На стоянке перед аэропортом с непробиваемо независимым видом, поигрывая ключами, толклись водилы. Серебристый “Диамант” собрал свой гурт – его хозяин, выпятя пузо, плел историю про баб из пансионата, а компания разражалась конским ржанием.

Женя зашел в здание аэропорта. В дверях курил брат Андрей с косицей на затылке, неоправданно постаревший, перемолотый Москвой до мучнистой бледности. Женя и узнал Андрея не сразу, так что взгляду пришлось помешкать, прежде чем лицо брата расправилось и привычно расположилось вкруг глаз. Братья обнялись.

– Мы багаж ждем. Ребята кофе пьют.

Из-за столика, протягивая руку, поднялся очень большой бородатый человек в очках.

– Григорий Григорьевич.

Борода загибалась о ворот свитера крепко и волокнисто. Сквозь сильные стекла глаза глядели приветливо, аквариумно-крупно, и их зеленое пламя ходило ходуном.

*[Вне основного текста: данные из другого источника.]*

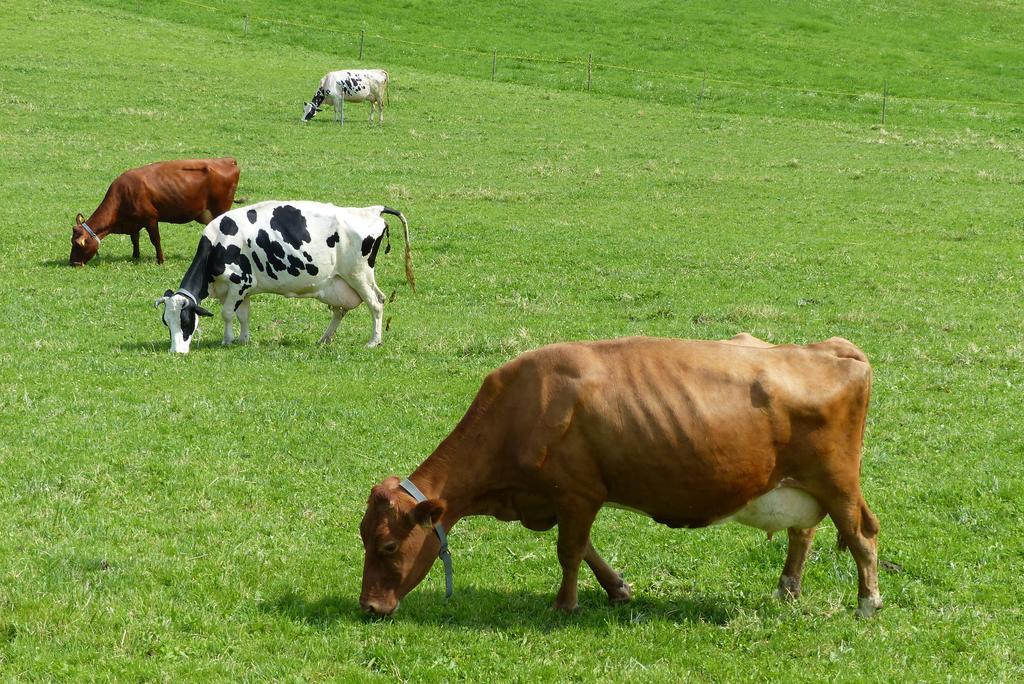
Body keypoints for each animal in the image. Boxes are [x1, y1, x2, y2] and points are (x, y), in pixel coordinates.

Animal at [70, 158, 241, 266]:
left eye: (78, 244)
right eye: (71, 241)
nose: (73, 263)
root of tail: (228, 160)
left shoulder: (151, 218)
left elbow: (155, 240)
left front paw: (160, 260)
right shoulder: (134, 222)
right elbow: (135, 239)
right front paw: (135, 256)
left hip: (220, 209)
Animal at [153, 200, 413, 352]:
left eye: (186, 321)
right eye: (167, 322)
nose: (176, 352)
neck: (218, 242)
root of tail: (372, 211)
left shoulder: (239, 282)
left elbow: (227, 314)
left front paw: (227, 340)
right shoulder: (245, 288)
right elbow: (243, 315)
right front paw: (243, 339)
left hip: (358, 274)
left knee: (376, 303)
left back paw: (373, 341)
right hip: (338, 281)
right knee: (341, 310)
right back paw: (324, 339)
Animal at [360, 335, 880, 618]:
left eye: (388, 546)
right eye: (363, 537)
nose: (368, 606)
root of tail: (834, 350)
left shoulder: (576, 492)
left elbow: (569, 551)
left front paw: (564, 605)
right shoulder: (564, 498)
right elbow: (586, 549)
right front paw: (617, 589)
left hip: (838, 484)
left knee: (862, 537)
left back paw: (867, 603)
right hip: (800, 488)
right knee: (803, 533)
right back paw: (788, 589)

Лицо женщины, склоненной над документами, ясно гляделось сквозь светлые волосы. Красота его казалась щадящей: обычно хотят черты обострить, а здесь смягчали, прятали за канон, давали время подумать, по силам ли, и, если нет, остановиться. И только идущему дальше открывалась вся власть этой временной неослепительности.

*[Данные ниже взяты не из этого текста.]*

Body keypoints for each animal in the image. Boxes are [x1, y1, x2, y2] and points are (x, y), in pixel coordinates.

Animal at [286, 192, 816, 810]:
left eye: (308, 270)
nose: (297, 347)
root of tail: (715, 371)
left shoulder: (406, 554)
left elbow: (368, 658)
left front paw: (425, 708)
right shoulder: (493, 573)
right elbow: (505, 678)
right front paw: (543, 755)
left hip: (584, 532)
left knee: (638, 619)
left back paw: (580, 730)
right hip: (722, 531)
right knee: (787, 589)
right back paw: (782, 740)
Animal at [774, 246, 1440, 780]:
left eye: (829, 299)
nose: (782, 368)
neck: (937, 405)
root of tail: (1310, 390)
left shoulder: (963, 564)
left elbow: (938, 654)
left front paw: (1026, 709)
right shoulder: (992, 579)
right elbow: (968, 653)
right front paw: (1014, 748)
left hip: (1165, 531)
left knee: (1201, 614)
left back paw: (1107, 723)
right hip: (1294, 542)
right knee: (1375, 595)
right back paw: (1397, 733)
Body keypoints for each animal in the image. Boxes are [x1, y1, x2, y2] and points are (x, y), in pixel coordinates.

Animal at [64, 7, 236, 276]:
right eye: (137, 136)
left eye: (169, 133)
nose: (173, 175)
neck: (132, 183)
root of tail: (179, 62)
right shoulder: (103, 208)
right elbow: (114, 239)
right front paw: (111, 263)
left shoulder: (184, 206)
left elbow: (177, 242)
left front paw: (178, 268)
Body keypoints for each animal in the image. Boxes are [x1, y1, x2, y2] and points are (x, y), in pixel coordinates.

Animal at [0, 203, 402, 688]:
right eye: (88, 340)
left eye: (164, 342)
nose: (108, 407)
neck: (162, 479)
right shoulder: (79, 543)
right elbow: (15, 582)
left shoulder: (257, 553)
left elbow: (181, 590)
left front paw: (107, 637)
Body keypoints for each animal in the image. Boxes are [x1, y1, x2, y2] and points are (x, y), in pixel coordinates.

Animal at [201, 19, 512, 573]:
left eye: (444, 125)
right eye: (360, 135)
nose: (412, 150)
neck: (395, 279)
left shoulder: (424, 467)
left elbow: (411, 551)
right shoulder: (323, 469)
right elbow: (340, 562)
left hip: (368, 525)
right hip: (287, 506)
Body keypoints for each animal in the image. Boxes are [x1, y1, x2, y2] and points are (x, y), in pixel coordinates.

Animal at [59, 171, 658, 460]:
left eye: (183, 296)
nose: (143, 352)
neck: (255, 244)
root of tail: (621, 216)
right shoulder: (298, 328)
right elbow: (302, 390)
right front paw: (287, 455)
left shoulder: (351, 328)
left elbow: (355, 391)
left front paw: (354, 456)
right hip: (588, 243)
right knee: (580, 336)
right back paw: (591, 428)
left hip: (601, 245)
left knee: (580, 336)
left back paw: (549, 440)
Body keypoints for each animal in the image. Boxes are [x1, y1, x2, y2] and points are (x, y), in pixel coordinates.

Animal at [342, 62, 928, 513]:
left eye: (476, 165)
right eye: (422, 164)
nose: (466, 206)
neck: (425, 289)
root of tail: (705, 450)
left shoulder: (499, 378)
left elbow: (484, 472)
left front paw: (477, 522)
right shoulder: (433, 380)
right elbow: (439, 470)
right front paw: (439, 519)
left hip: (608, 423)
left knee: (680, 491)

Она подняла глаза и улыбнулась:

– Я Маша. Мы заканчиваем.

Улыбку она будто включила, чуть подержала и убрала. Зубы были крупные, гладкие, притесанные с породистым наклончиком.

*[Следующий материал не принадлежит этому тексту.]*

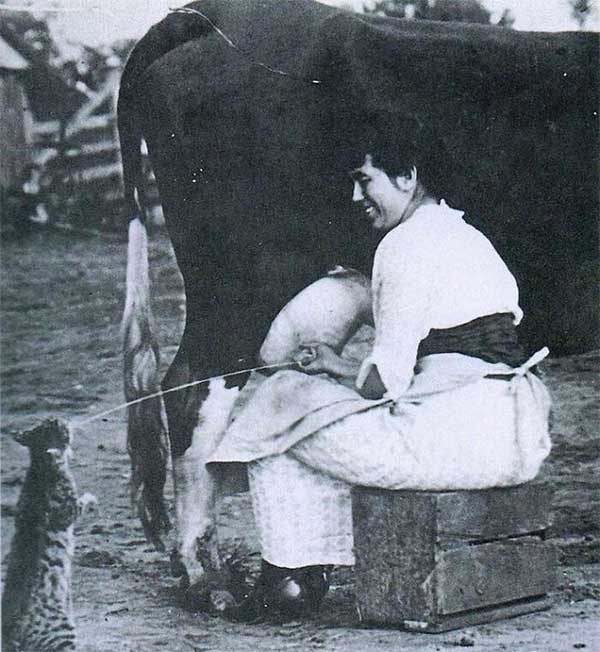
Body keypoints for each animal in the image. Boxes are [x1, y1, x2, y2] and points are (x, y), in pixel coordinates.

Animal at [1, 418, 79, 652]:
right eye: (56, 425)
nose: (65, 420)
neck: (38, 465)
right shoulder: (68, 510)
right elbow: (80, 503)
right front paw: (91, 499)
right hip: (65, 632)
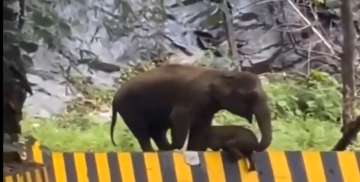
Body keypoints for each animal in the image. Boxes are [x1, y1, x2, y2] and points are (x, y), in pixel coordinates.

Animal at [111, 64, 272, 152]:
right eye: (251, 96)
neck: (220, 73)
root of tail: (115, 97)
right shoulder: (192, 97)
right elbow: (177, 117)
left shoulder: (207, 107)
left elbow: (200, 129)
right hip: (129, 110)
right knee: (143, 133)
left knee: (157, 131)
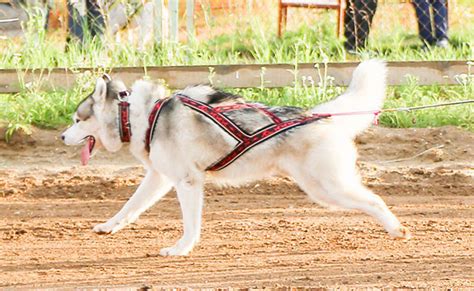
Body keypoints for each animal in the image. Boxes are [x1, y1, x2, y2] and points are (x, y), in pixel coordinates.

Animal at [62, 60, 412, 256]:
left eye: (78, 120)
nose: (62, 137)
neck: (140, 115)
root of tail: (315, 116)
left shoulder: (188, 182)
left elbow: (190, 224)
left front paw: (181, 249)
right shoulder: (160, 179)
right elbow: (130, 207)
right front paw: (109, 227)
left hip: (328, 188)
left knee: (375, 200)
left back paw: (397, 229)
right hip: (323, 189)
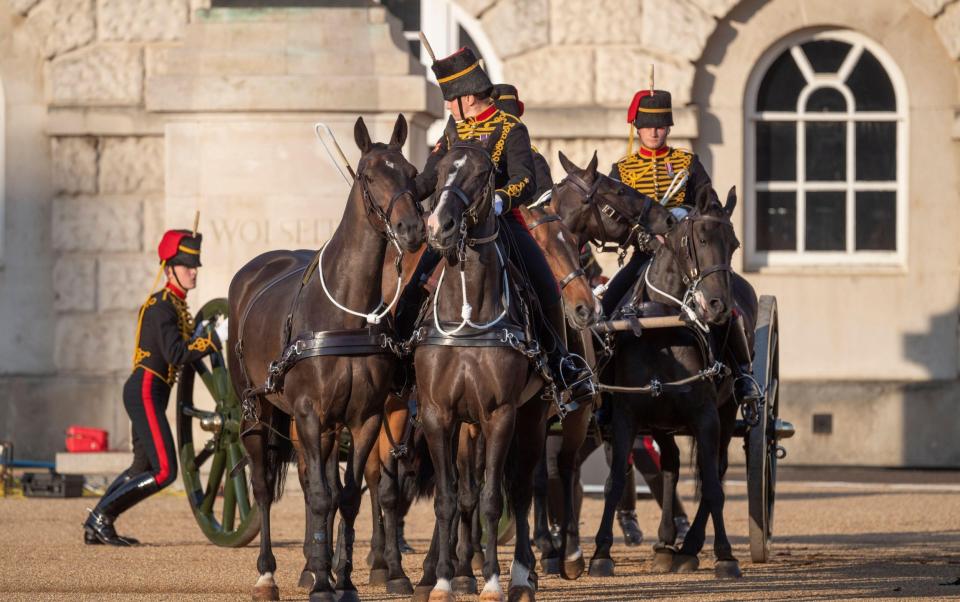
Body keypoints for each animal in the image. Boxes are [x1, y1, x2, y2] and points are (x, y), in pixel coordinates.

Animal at [229, 115, 424, 596]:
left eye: (412, 174)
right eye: (369, 175)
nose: (413, 230)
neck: (346, 312)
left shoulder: (364, 417)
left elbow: (348, 496)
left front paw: (345, 578)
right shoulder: (309, 412)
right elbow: (320, 496)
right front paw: (322, 580)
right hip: (256, 411)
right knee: (264, 486)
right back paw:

На фоне лица, его масляной смуглинки, края волос светились, будто протравленные, опаленные чем-то сверхярким, и сама женщина казалась привитой от чужого обаяния и лишь облучала других. Она сидела у стены, прижатая столом, и, держа наготове блокнот, слушала Григория

Григорьевича очень внимательно, кивая и быстро смаргивая.

А Евгений вдруг подумал о Насте, о ее бледной худобе и о том, что если и поровну красоты у этих двух женщин, то у Насти всю забирают глаза. А Машины глаза ничего не забирали, просто делились с остальным – шеей, грудью, животом, и это остальное говорило не меньше, и разговор был жестоким и сильным. Ноги были до поры скрыты, но он знал, что всего неодолимей будет именно их неименная, слепая красота.

Был безымянно социален весь ее облик, и, чтобы сделать своей эту предельно чужую женщину, требовалось изменить что-то совсем в другом краю жизни.

И совсем из другой жизни были дорогие и маленькие сережки в ее ушах, и на губах сальце бесцветной помады, и телефон с дымчатой, полупрозрачной и словно халцедоновой крышечкой, и в ее глубине черное оконце, где светилось 4:30 московского времени.

Она открыла крышечку, посмотрелась в нее, и, когда чуть повернула голову, сверкнул и медленно перелился лучами бриллиантик в ее сережке. Продолжая глядеть в крышечку, она втянула щеки и, приподняв подбородок, сделала движение губами, будто кого-то целуя.

Едва Женя увидел эту пару, ему стало и очень чутко, и очень одиноко.

И в этом одиночестве приблизились-заструились былые дороги и дали и подумалось: как все знакомо – чуть тронул в одном месте, и так богато отозвалось огромное тело жизни… А ведь никогда не приникал так близко, не касался нежнее.

…Лежал на скальной плоскотине на берегу Тихого океана, где из сизого базальта глядели круглые дыры и в каждом глазу окаменелым зрачком круглился шершавый камень. Светясь туманной синевой, накатывала волна и подступала к ногам, а перед тем как уйти, омывала каменные глаза и вращала по их дну камни-зрачки, и те все глубже всверливались в камень.